*Aim of the exercise*
What lines of the data include the string "Collins"? Copy them all.

Collected data
++++++++++++++++++++

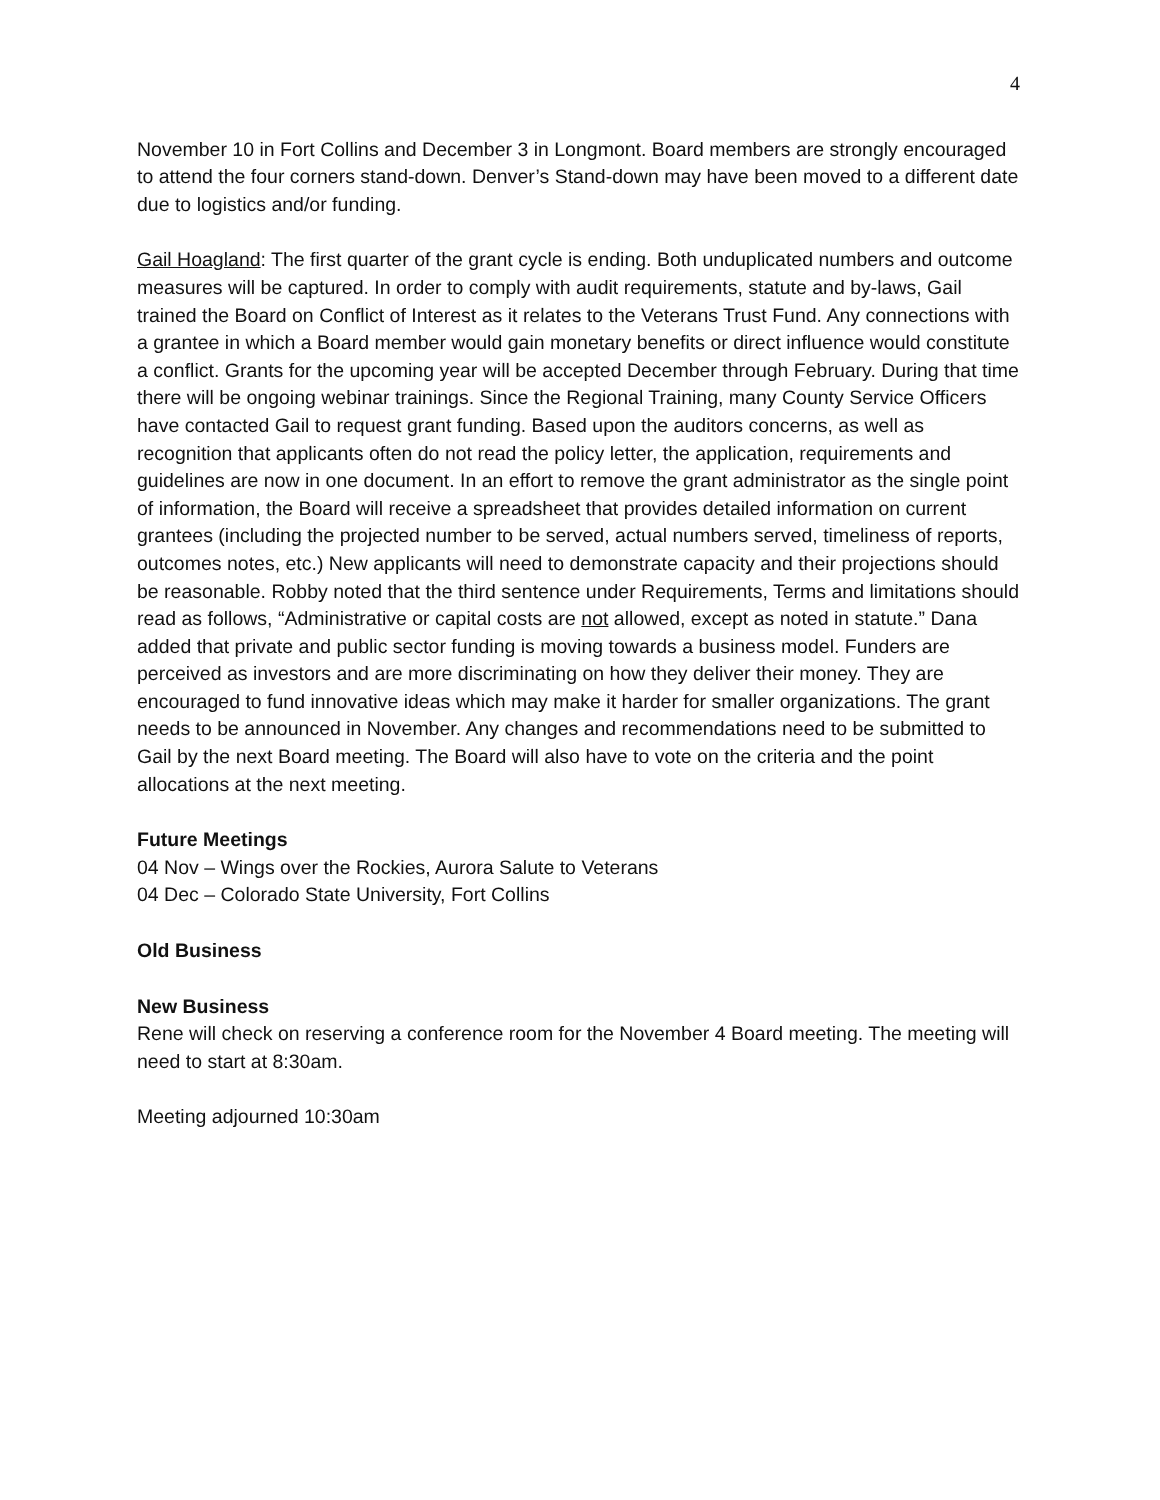4
November 10 in Fort Collins and December 3 in Longmont. Board members are strongly encouraged to attend the four corners stand-down. Denver’s Stand-down may have been moved to a different date due to logistics and/or funding.
Gail Hoagland: The first quarter of the grant cycle is ending. Both unduplicated numbers and outcome measures will be captured. In order to comply with audit requirements, statute and by-laws, Gail trained the Board on Conflict of Interest as it relates to the Veterans Trust Fund. Any connections with a grantee in which a Board member would gain monetary benefits or direct influence would constitute a conflict. Grants for the upcoming year will be accepted December through February. During that time there will be ongoing webinar trainings. Since the Regional Training, many County Service Officers have contacted Gail to request grant funding. Based upon the auditors concerns, as well as recognition that applicants often do not read the policy letter, the application, requirements and guidelines are now in one document. In an effort to remove the grant administrator as the single point of information, the Board will receive a spreadsheet that provides detailed information on current grantees (including the projected number to be served, actual numbers served, timeliness of reports, outcomes notes, etc.) New applicants will need to demonstrate capacity and their projections should be reasonable. Robby noted that the third sentence under Requirements, Terms and limitations should read as follows, “Administrative or capital costs are not allowed, except as noted in statute.” Dana added that private and public sector funding is moving towards a business model. Funders are perceived as investors and are more discriminating on how they deliver their money. They are encouraged to fund innovative ideas which may make it harder for smaller organizations. The grant needs to be announced in November. Any changes and recommendations need to be submitted to Gail by the next Board meeting. The Board will also have to vote on the criteria and the point allocations at the next meeting.
Future Meetings
04 Nov – Wings over the Rockies, Aurora Salute to Veterans
04 Dec – Colorado State University, Fort Collins
Old Business
New Business
Rene will check on reserving a conference room for the November 4 Board meeting. The meeting will need to start at 8:30am.
Meeting adjourned 10:30am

++++++++++++++++++++

*Exercise solution*
November 10 in Fort Collins and December 3 in Longmont. Board members are strongly encouraged to attend the four corners stand-down. Denver’s Stand-down may have been moved to a different date due to logistics and/or funding.
04 Dec – Colorado State University, Fort Collins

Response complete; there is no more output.